How to complete this task -
Output exactly, please, the lines of the records below from the one containing "List each element's" through the final line.

Records for this task -
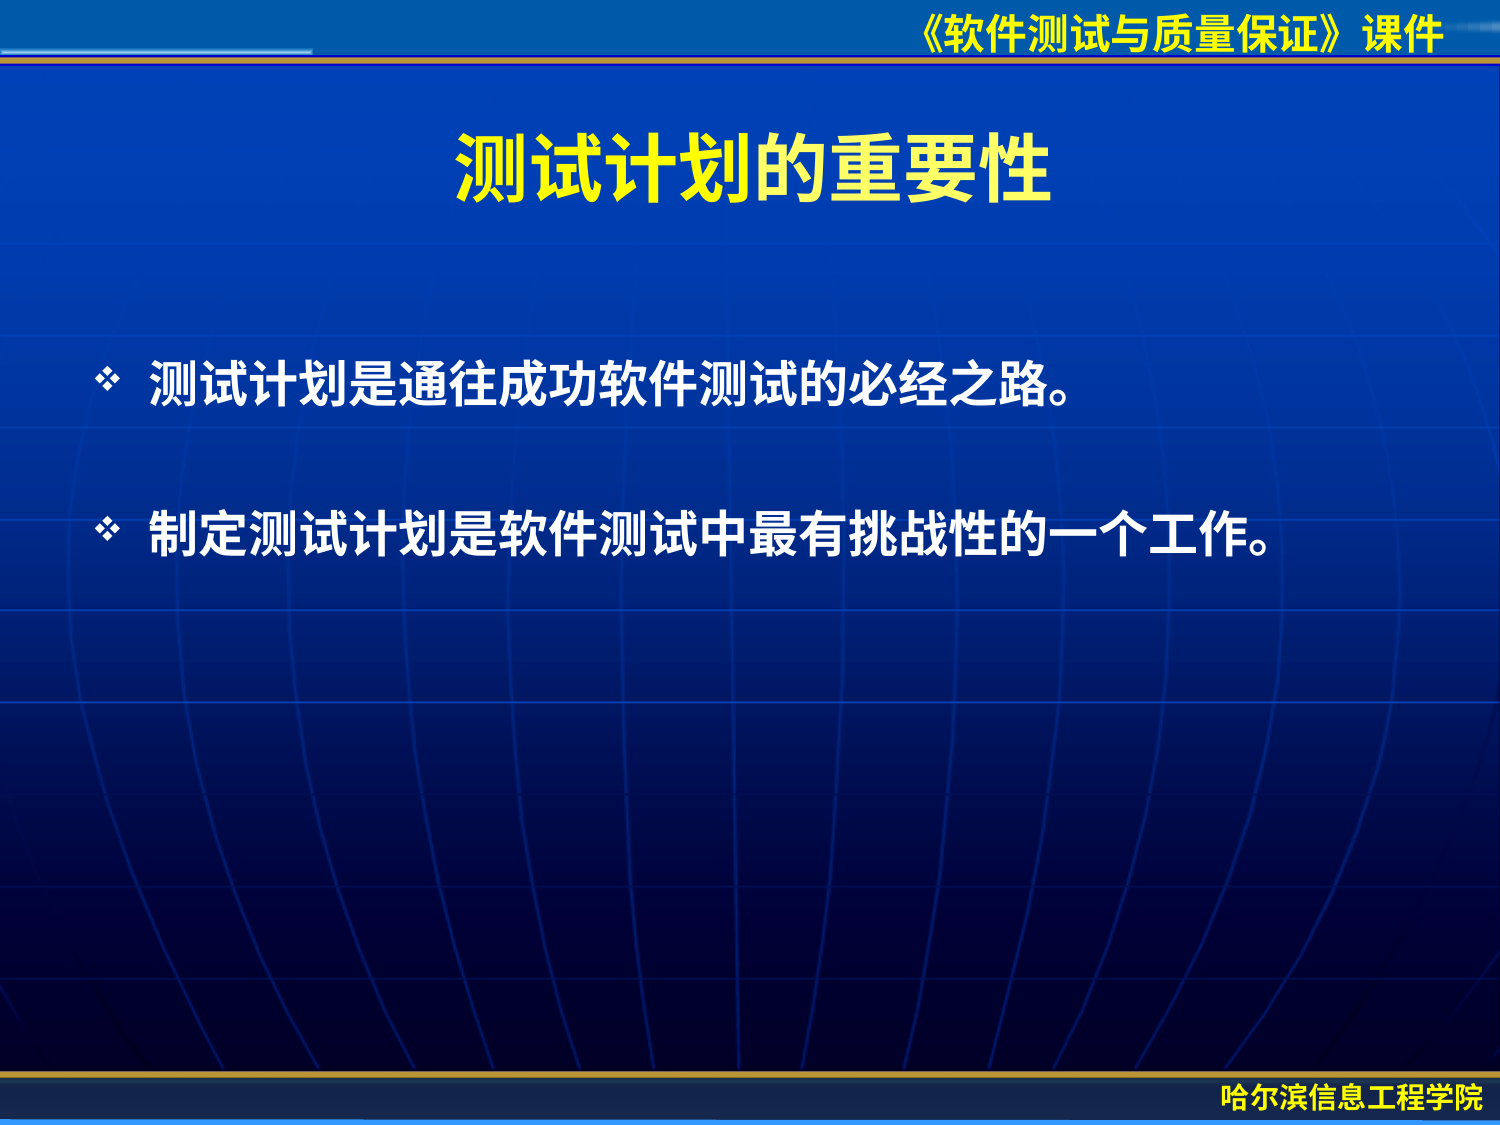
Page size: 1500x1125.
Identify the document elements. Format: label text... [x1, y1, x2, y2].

list 测试计划是通往成功软件测试的必经之路。 制定测试计划是软件测试中最有挑战性的一个工作。 [76, 255, 1455, 681]
picture [0, 0, 1500, 55]
picture [0, 66, 1500, 1071]
title 测试计划的重要性 [53, 90, 1455, 244]
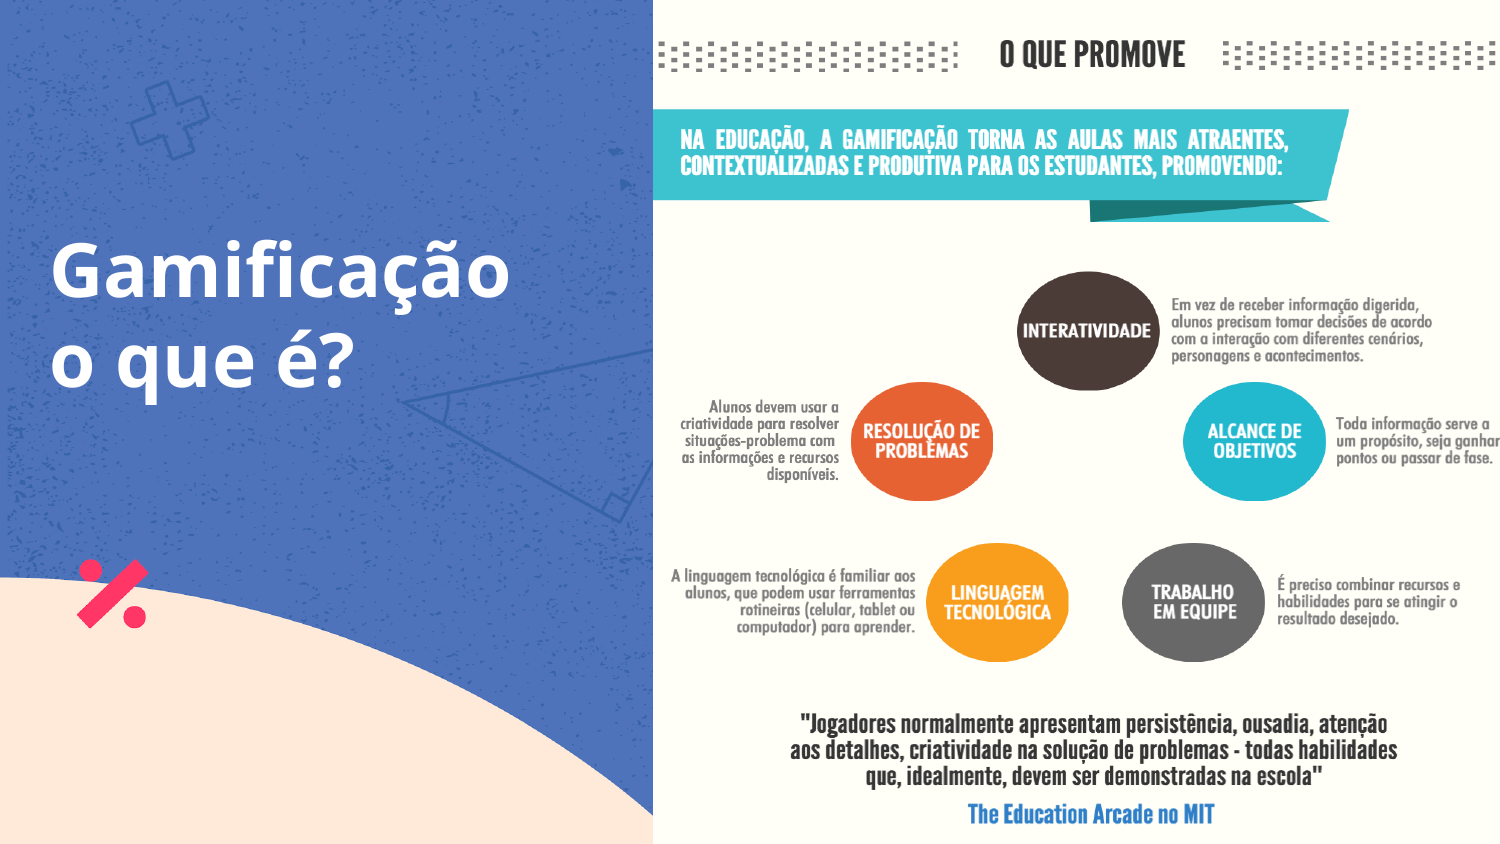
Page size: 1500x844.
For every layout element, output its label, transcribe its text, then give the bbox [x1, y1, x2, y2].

picture [0, 0, 1500, 844]
text_box [86, 310, 591, 403]
text_box Gamificação o que é? [34, 207, 643, 310]
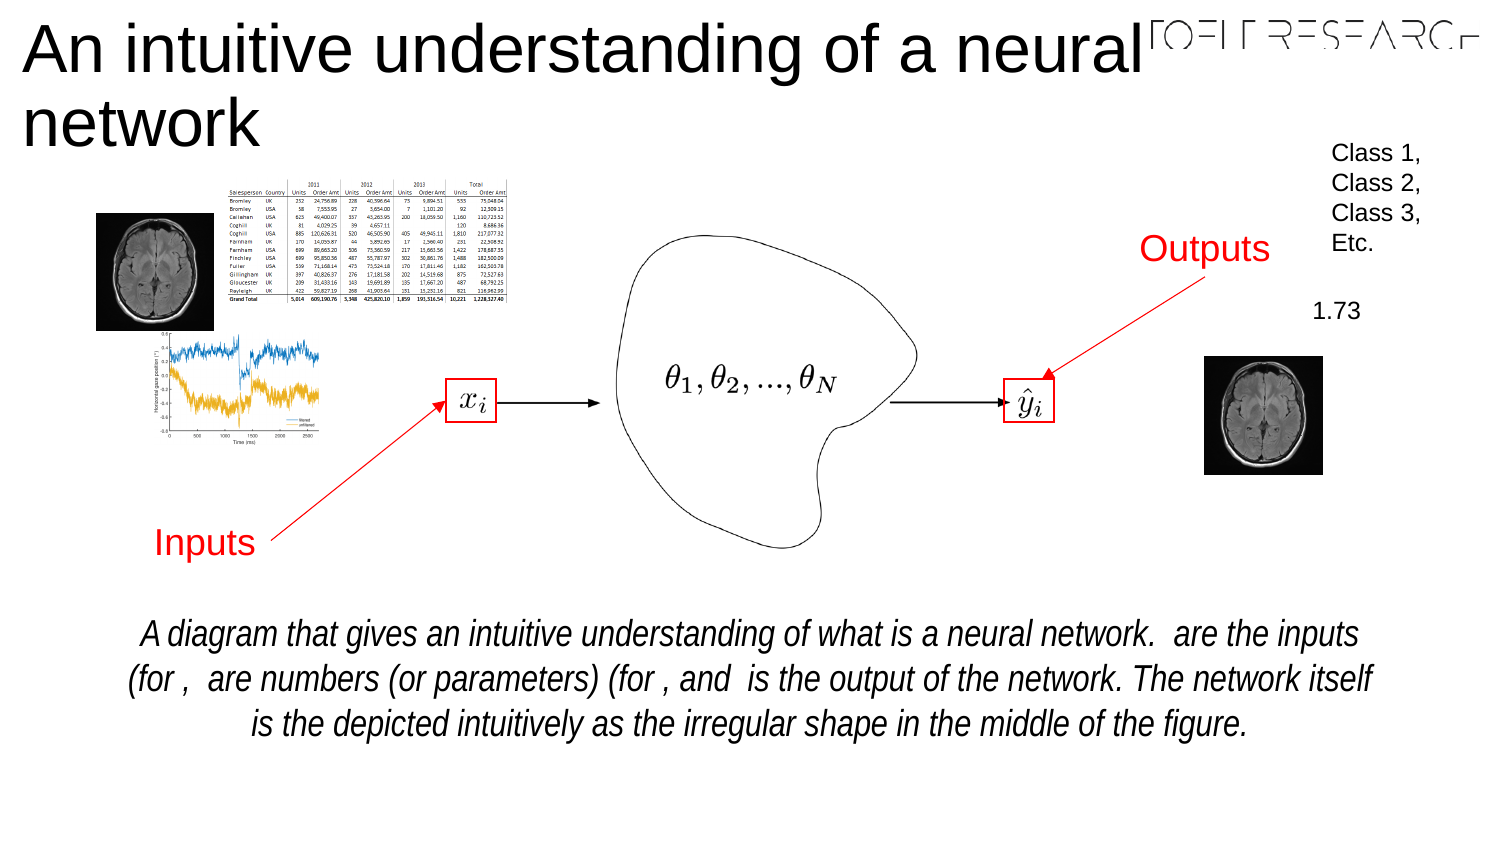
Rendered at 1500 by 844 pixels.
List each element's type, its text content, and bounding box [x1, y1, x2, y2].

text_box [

Finished exercise -
List each element's type, its text content, and bounding box [x1, y1, x2, y2].

text_box [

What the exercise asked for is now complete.